The Securities Appellate Tribunal (SAT) has dismissed an appeal by Linde India and upheld a July 2024 order by SEBI directing the company to aggregate all related-party transactions (RPTs) with a single related party in a financial year when determining materiality, and to conduct a valuation of business allocated under a joint venture (JV) agreement.
The order was passed on December 5 by a bench comprising Presiding Officer Justice PS Dinesh Kumar and technical members Meera Swarup and Dheeraj Bhatnagar.
While dismissing Linde India’s appeal, the bench said the company’s interpretation of the rules “absurd” and one that “defeats the entire purpose of the regulation.”
SAT also backed SEBI’s finding that the geographical and product allocation of businesses between Linde India and Praxair India amounted to a related-party transaction.
It said the agreement was a “clear-cut transfer of profit-making apparatus” including assets, liabilities, intangibles, order-books and future cash flows.
The background
Industrial gas maker Linde India is a subsidiary of Linde Plc.
In 2020, it had entered into a JV and shareholders’ agreement with Praxair India and Linde South Asia Services, following the global merger of Linde AG and Praxair.

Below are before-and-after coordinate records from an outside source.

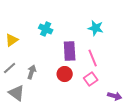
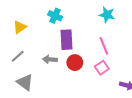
purple rectangle: (70, 51) -> (66, 40), moved
gray arrow: (32, 72) -> (50, 59), moved, turned -104

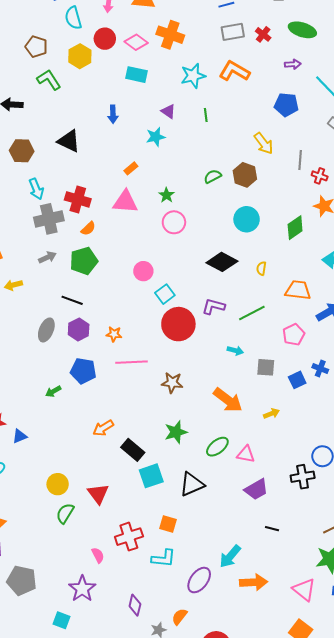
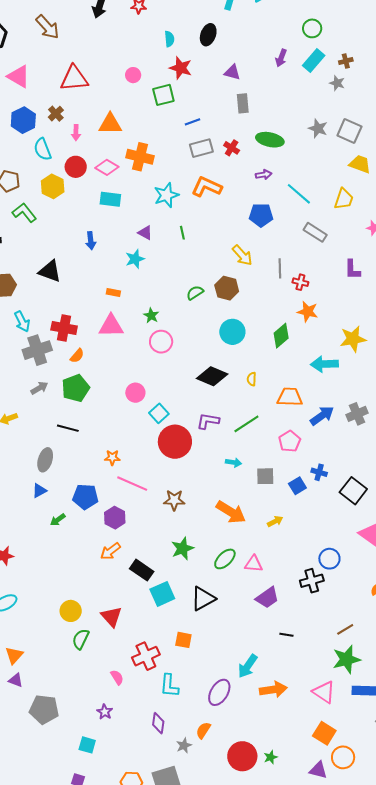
orange rectangle: (131, 168) -> (113, 292), turned 56
purple hexagon: (79, 330) -> (115, 518), moved
pink line: (132, 362) -> (132, 484), turned 32
blue triangle: (20, 436) -> (39, 491), moved
cyan L-shape: (164, 558) -> (169, 686), moved, turned 95
purple star: (82, 589) -> (105, 712), size x0.6

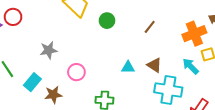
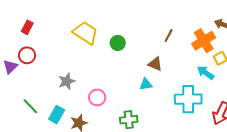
brown line: (150, 27) -> (169, 36), moved
brown triangle: (154, 65) -> (155, 64), moved

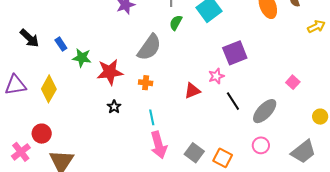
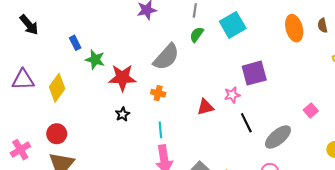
black arrow: (29, 38) -> (29, 25), moved
red circle: (42, 134) -> (57, 134), moved

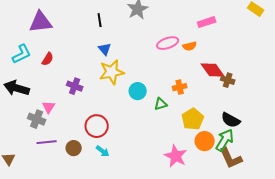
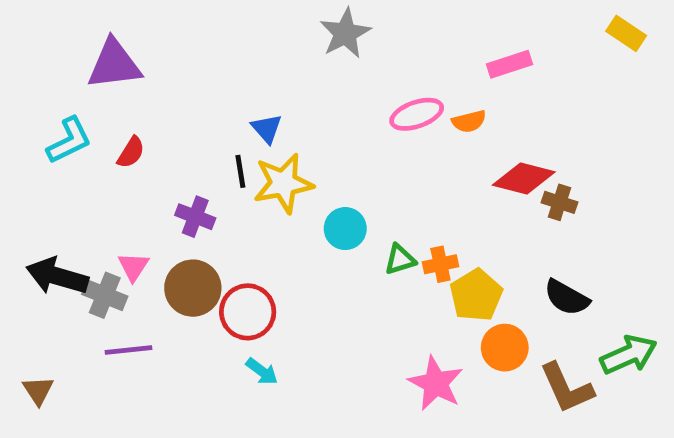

The agreement divided business territories, giving Linde India eastern, northern and western India, while Praxair India received southern and central regions, and several product lines, including CO₂ and HYCO.
In 2019, when Linde India had sought shareholder approval for all RPTs for 2021-23, it had said the aggregate transactions with Praxair India and the JV entity could cross SEBI’s materiality thresholds.
Public shareholders rejected the proposal, after which the company took the view—based on legal advice—that only transactions within a single contract needed to be aggregated. Investor complaints triggered SEBI investigation and the subsequent order.